==== Stored data ====

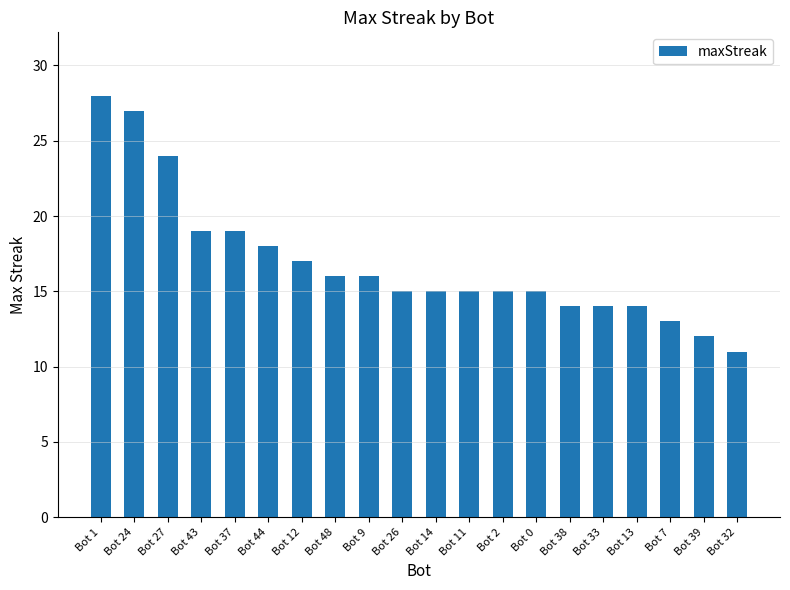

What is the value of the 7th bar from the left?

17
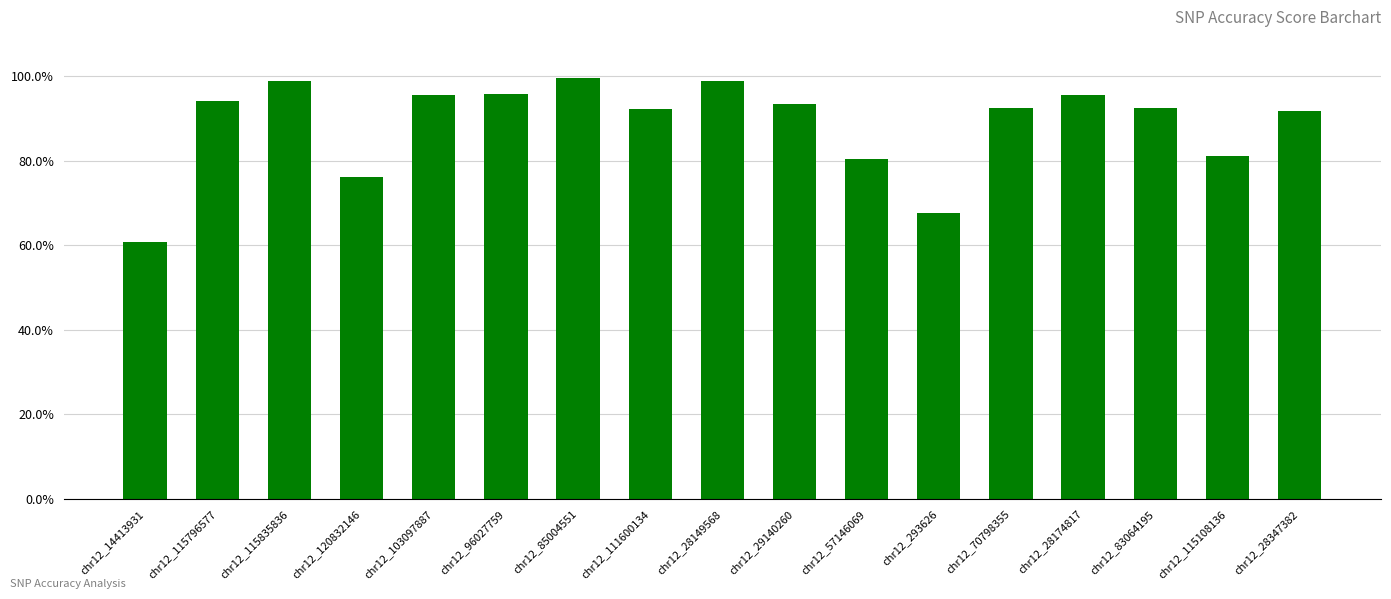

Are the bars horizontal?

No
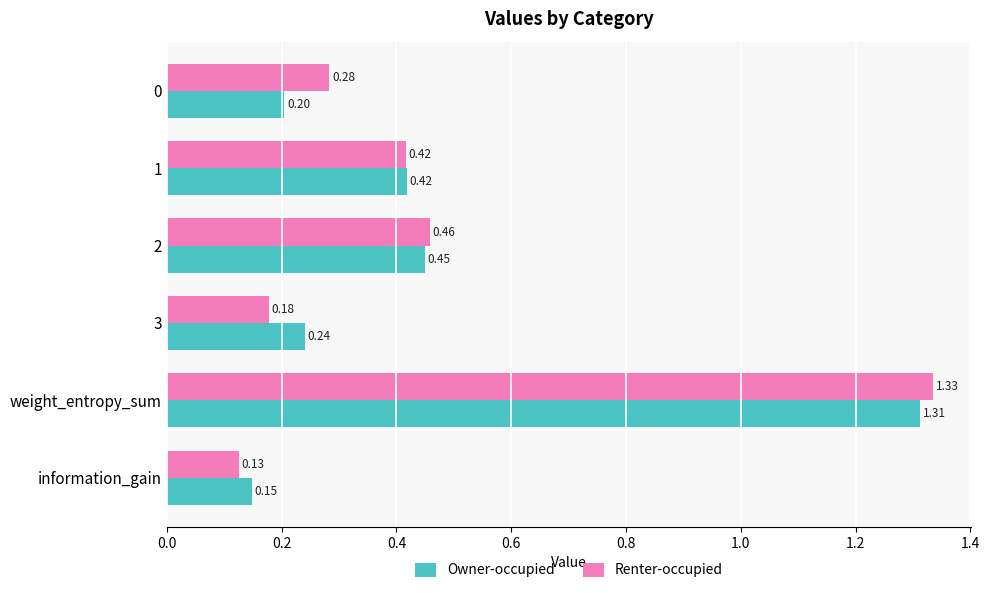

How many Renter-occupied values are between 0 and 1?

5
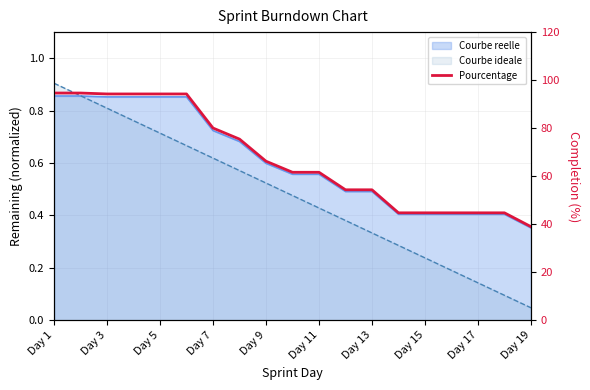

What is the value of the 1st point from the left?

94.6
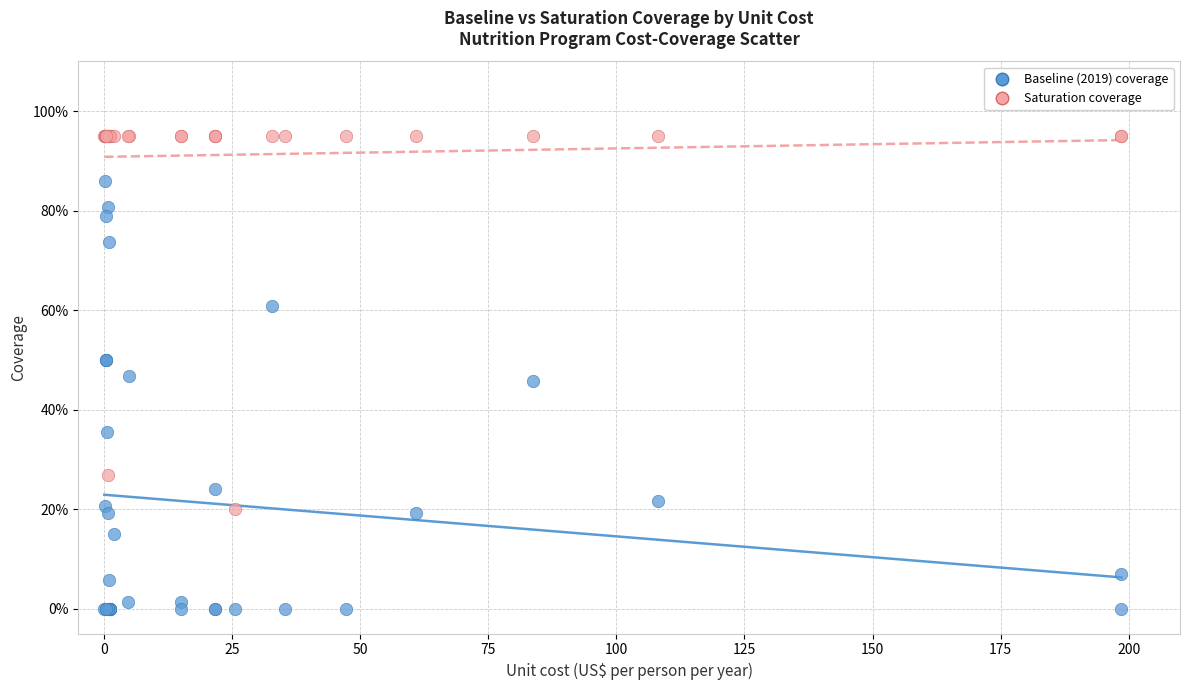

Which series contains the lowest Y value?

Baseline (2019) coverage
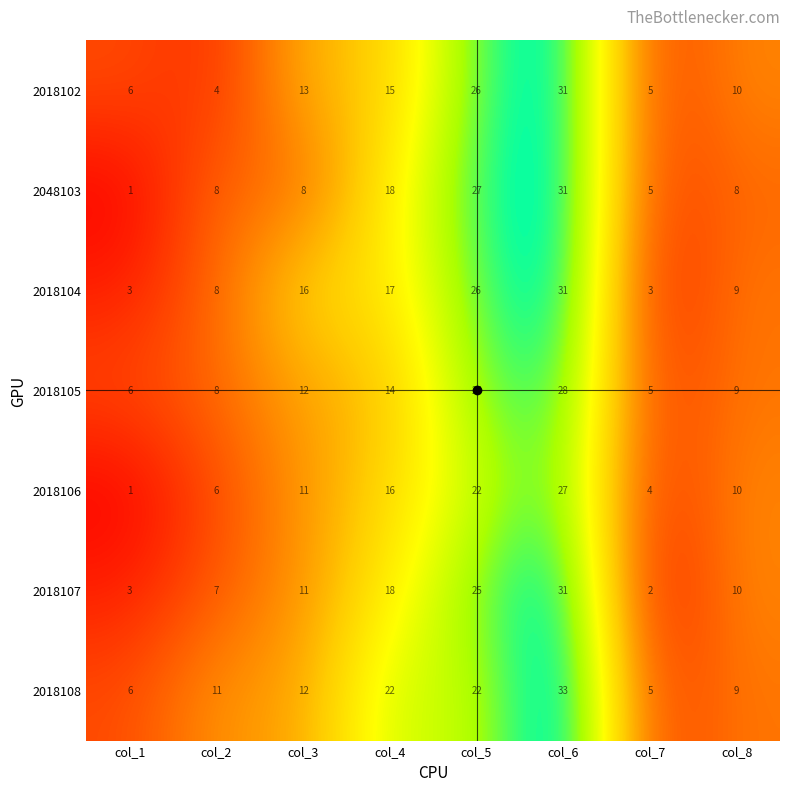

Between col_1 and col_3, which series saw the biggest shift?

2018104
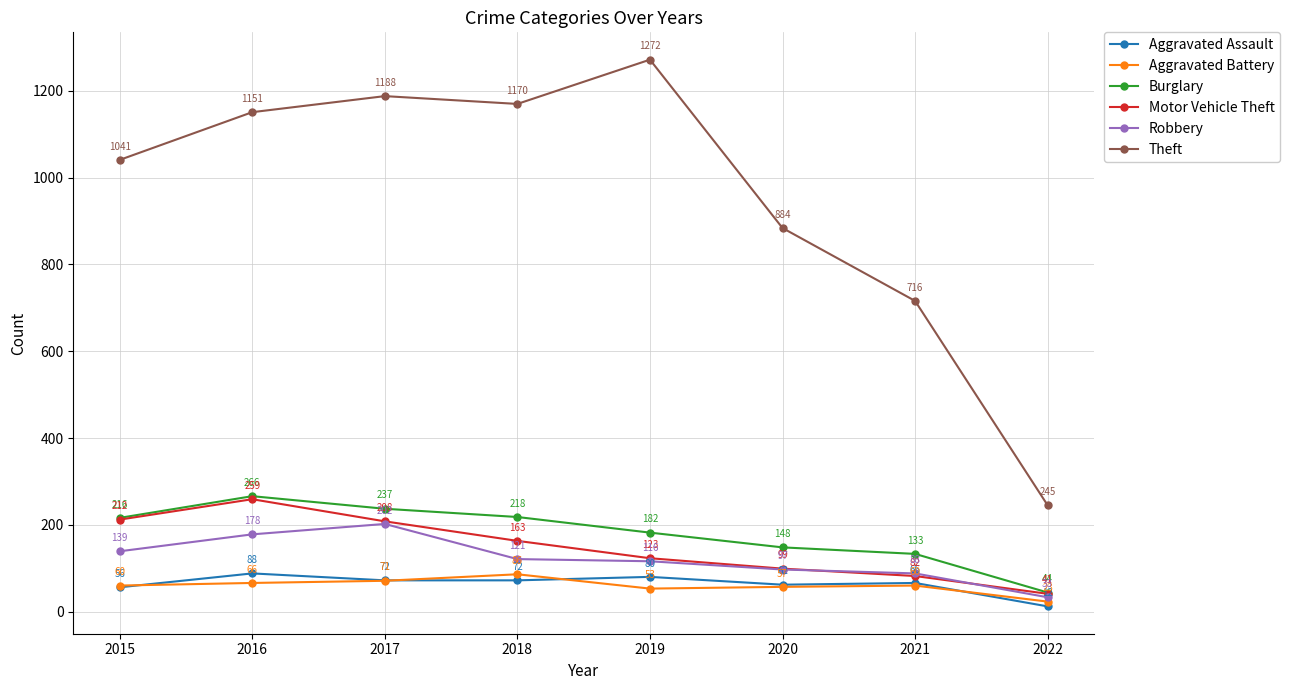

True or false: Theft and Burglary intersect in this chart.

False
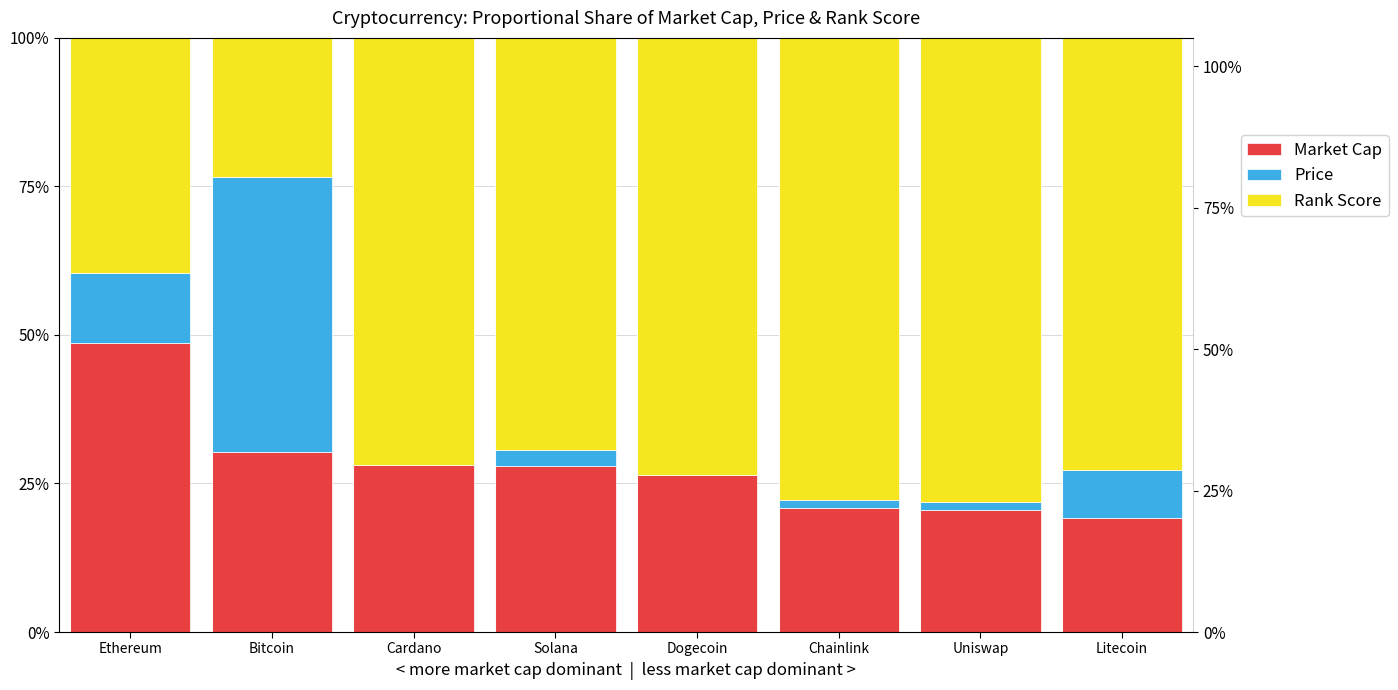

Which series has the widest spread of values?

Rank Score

====

*What is expected*
State how many lines of the records above contain the string "from". Case matters. Reply with the number alone.

*Task output*
2